ASSIGNMENT> Of all the lines below, return only those starting with the line holding "decorative bowl: present" and going on through the line holding "floor lamp: none", exactly as written.

DATA IN THIS EXERCISE>
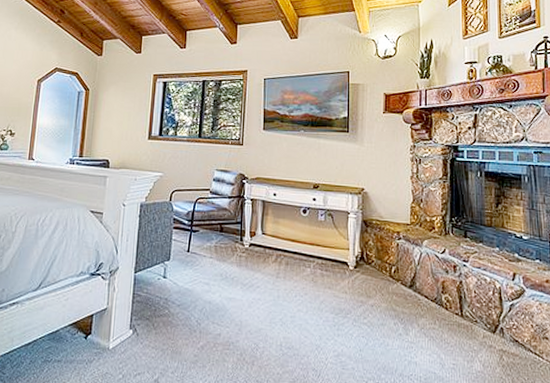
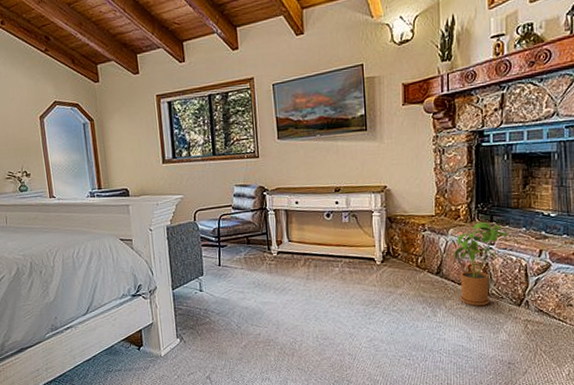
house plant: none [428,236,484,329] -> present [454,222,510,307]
* * *
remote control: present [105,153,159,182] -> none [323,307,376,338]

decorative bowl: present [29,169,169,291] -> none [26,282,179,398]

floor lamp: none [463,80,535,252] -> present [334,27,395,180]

ANSWER TO THIS EXERCISE>
decorative bowl: present [29,169,169,291] -> none [26,282,179,398]

floor lamp: none [463,80,535,252] -> present [334,27,395,180]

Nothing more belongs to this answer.